Created on 30 Jul 2017  ·  5Comments  ·  Source: logaretm/vee-validate

Versions:

  • VueJs: 2.4.2
  • Vee-Validate: 2.0.0-rc.8

Description:

This is more of a question. I'm curious to know the code am using everywhere can be better to handle things. I want to validate the child components before I send the Save request, here is the little code snippet.

Steps To Reproduce:

validateBeforeSave: function (saveAndNext) {
      let promises = []

      for (let child in this.$refs) {
        promises.push(this.$refs[child].$validator.validateAll())
      }

      Promise.all(promises)
      .then(this.$validator.validateAll())
      .then((error) => {
        const isValid = error[0]

        if (isValid) { this.onSave(saveAndNext) }
      })
    }

onSave: function (saveAndNext) {
// Do the actual saving...
}

❔ question 📚 docs

Most helpful comment

Sure, here you go:

https://jsfiddle.net/logaretm/zacxggy9/

As you can see, three inputs are injecting the parent's $validator instance and the parent can see all errors of its children.

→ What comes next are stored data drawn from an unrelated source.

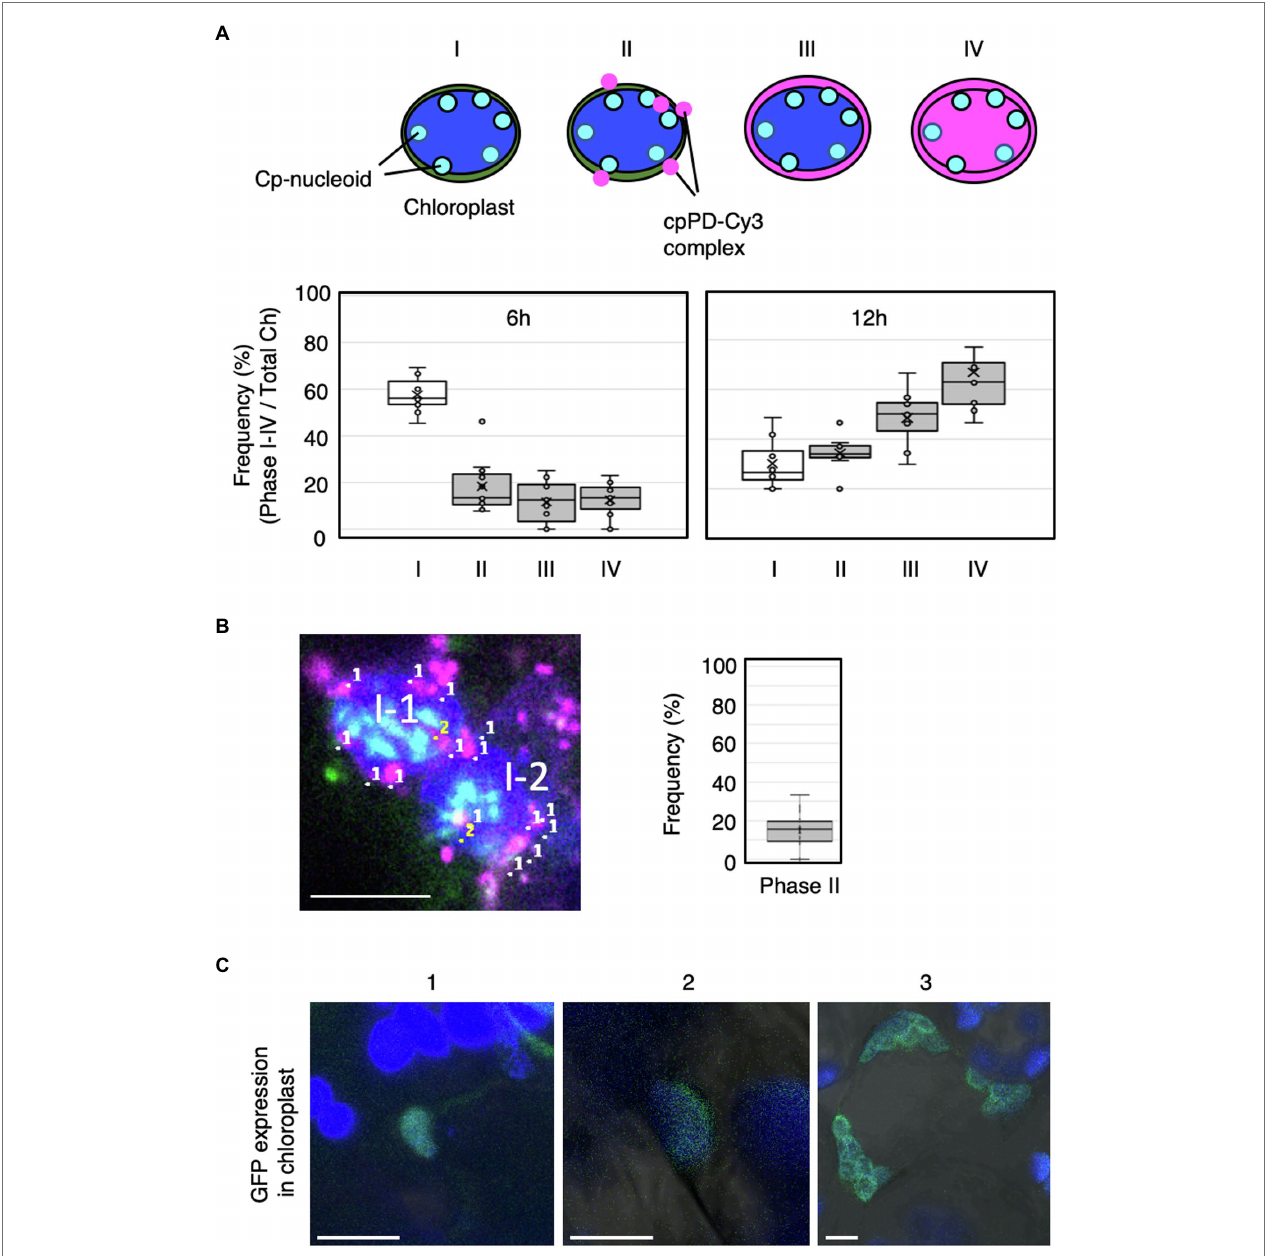
FIGURE 6 | Frequency of cpPD-Cy3 complex accumulation in and around the chloroplast. (A) Top, schematic representation of the four phases of cpPD-Cy3 complexes penetrating into chloroplasts. Bottom, distribution of the frequency of chloroplasts showing Phase I–IV (I–IV) stages at 6 and 12 h after infiltration. (B) Numbers in the image at the left panel represent cpPD-Cy3 complexes (magenta) (1) and the complex with nucleoids (sky blue) (2) in two mesophyll cells (II-1, II-2). The frequency of cpPD-Cy3 complexes bound to the cp-nucleoids is shown. (C) Three different images (1–3) of sfGFP (green) accumulation in transformed chloroplasts by the cpPD complex. Chloroplasts (blue) are visualized as chlorophyll autofluorescence. Bars = 5 μ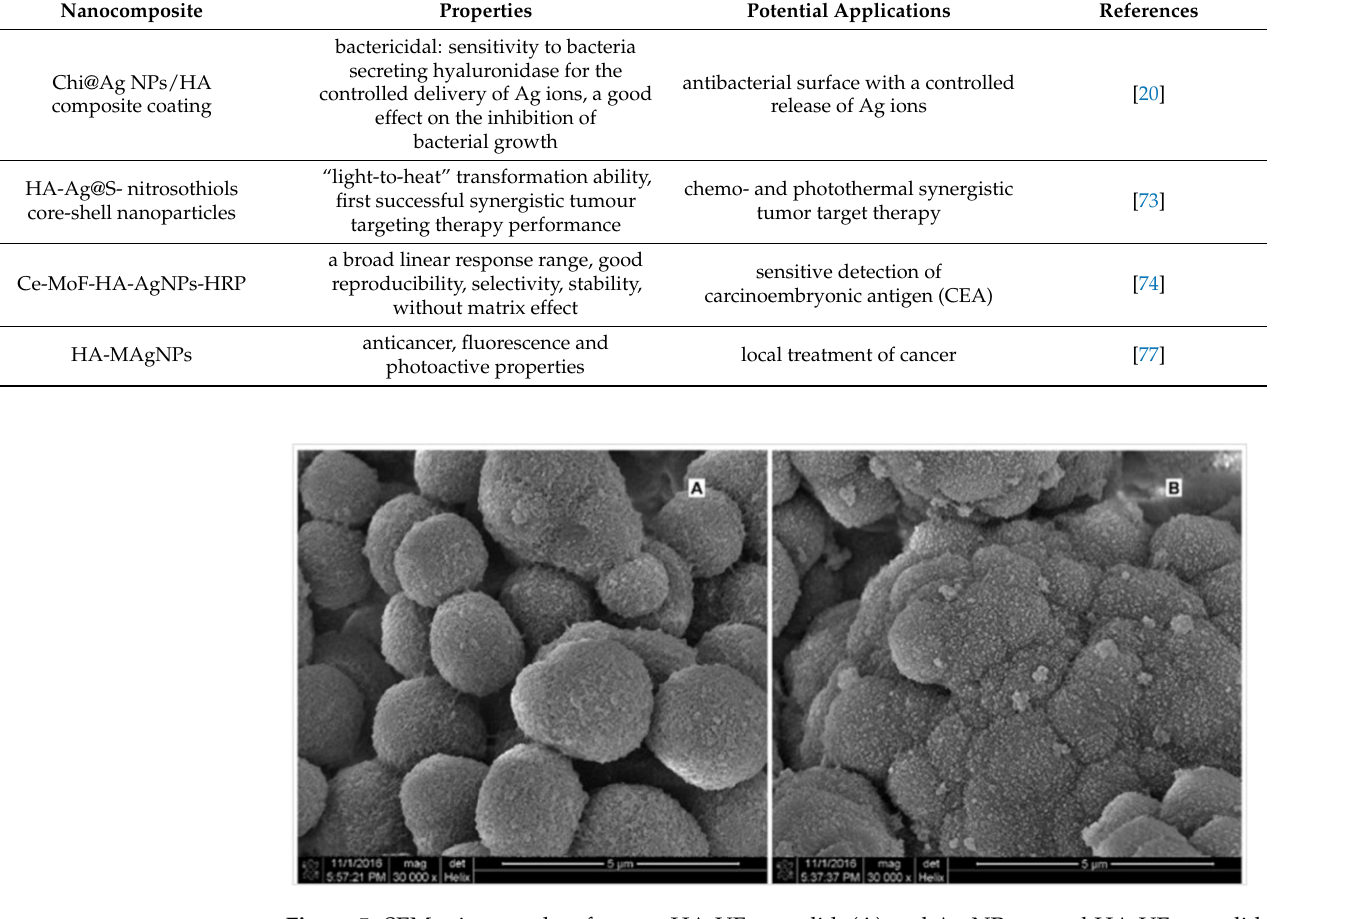
Figure 5. SEM micrographs of parent HA-UF monolith ( A ) and Ag NPs-coated HA-UF monolith ( B ). Reprinted from Reference [25] with permission from Elsevier.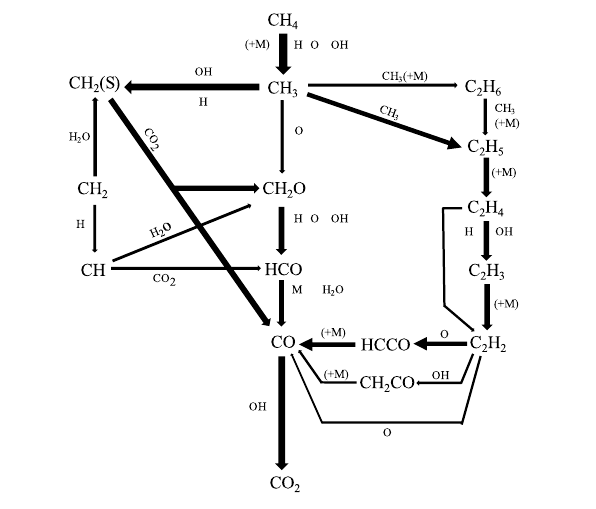
FIGURE 10 | Integral reaction fl ow in a laminar non-premixed CH 4 jet fl ame in an O fl ow at V 2 /CO 2 co F = 10 m/s (thick lines show the major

The docs are very lacking at the moment, very sorry about that. It is being redesigned at the moment and It will be updated soon.

All 5 comments

You should use the inject feature in that case, as it allows the child components to use the parent's validator. meaning all errors will be in one place.

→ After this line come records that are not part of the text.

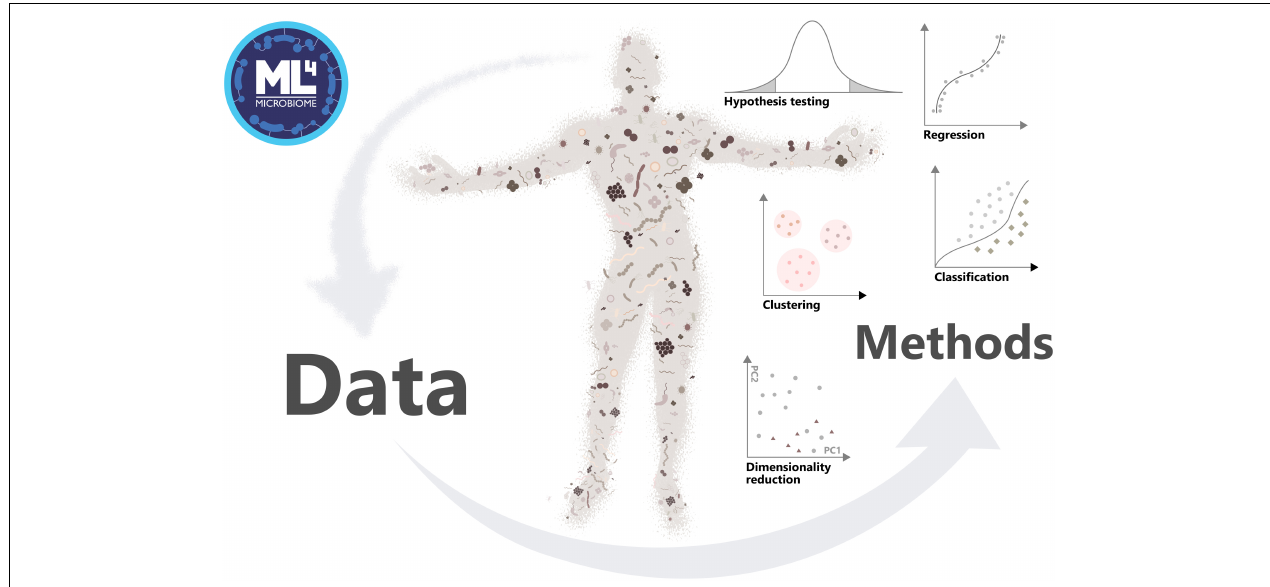
FIGURE 1 | Approach of the Action ML4Microbiome to the implementation of machine learning methods in microbiome research, driving change of the field in personalized medicine.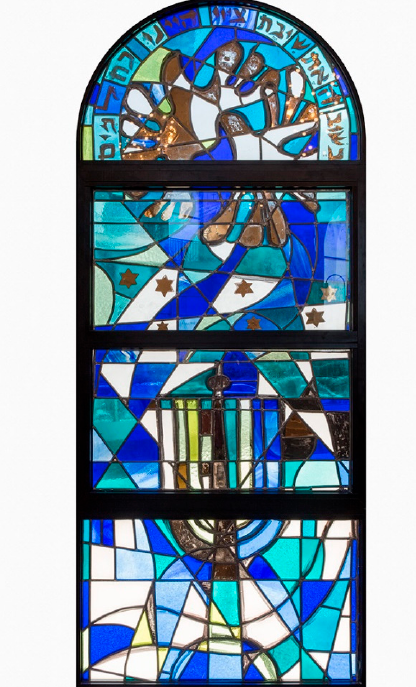
Figure 13. Heichal Yehuda Synagogue, Tel Aviv. Joseph Chaaltiel, stained glass window (detail). Photo: Eli Singalovski, 2018. Used with permission .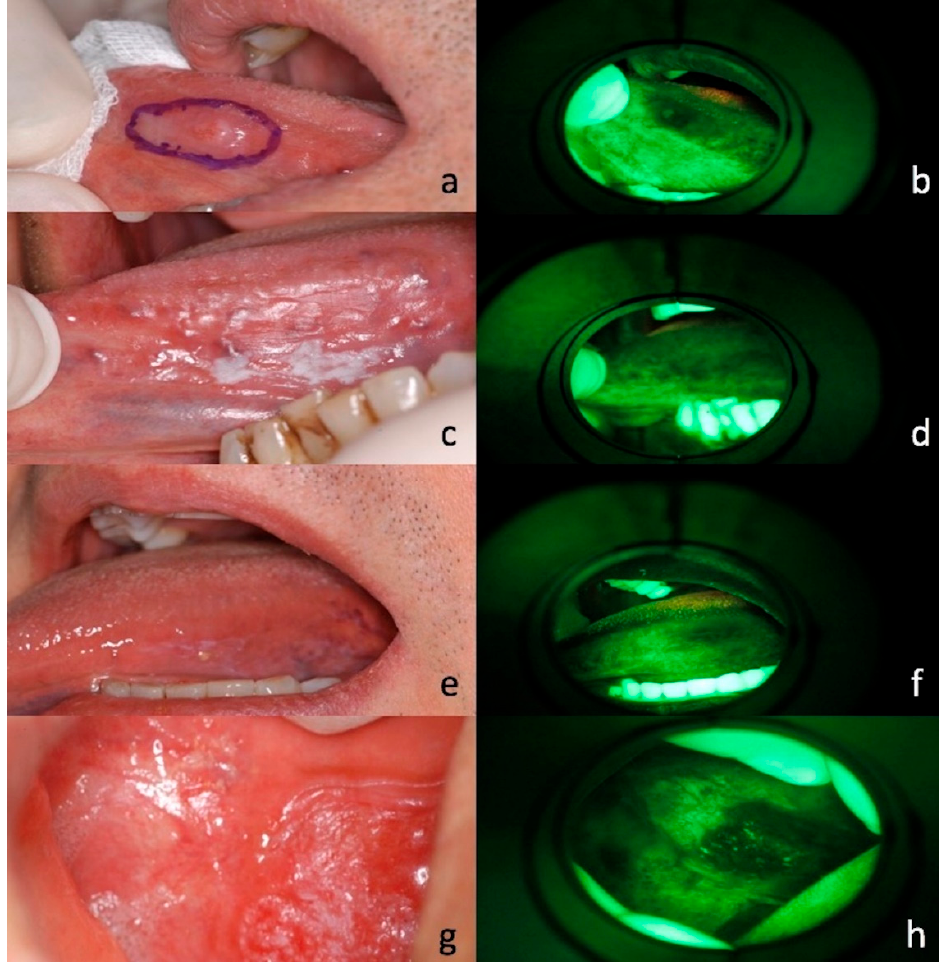
Figure 3. Clinical appearance of the painful suspected lesion on the right buccal mucosa in a 63-year- old female smoker patient and appearance of the VelScope exam of the same lesion characterized by LAF and associated red/orange coloring typical of secondary bacterial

http://vee-validate.logaretm.com/advanced#injection

The documentation is good but it is possible to get a full working example?

Sure, here you go:

https://jsfiddle.net/logaretm/zacxggy9/

As you can see, three inputs are injecting the parent's $validator instance and the parent can see all errors of its children.

The docs are very lacking at the moment, very sorry about that. It is being redesigned at the moment and It will be updated soon.

@logaretm I didn't catch one moment from fiddle and docs. I should use inject on child, but should I use provide on parent? How does it work? What if I want more nested tree? E.g. parent -> child -> child_of_first_child?

Provide is automatically added for all components that have a validator instance. This works in most cases unless you want a child to receive the parent's parent validator but the parent has a different validator. Which is very weird in my opinion. You could override the provide in ctor options and replace it with your own implementation.

This is not mentioned in docs because it is not meant for manipulation.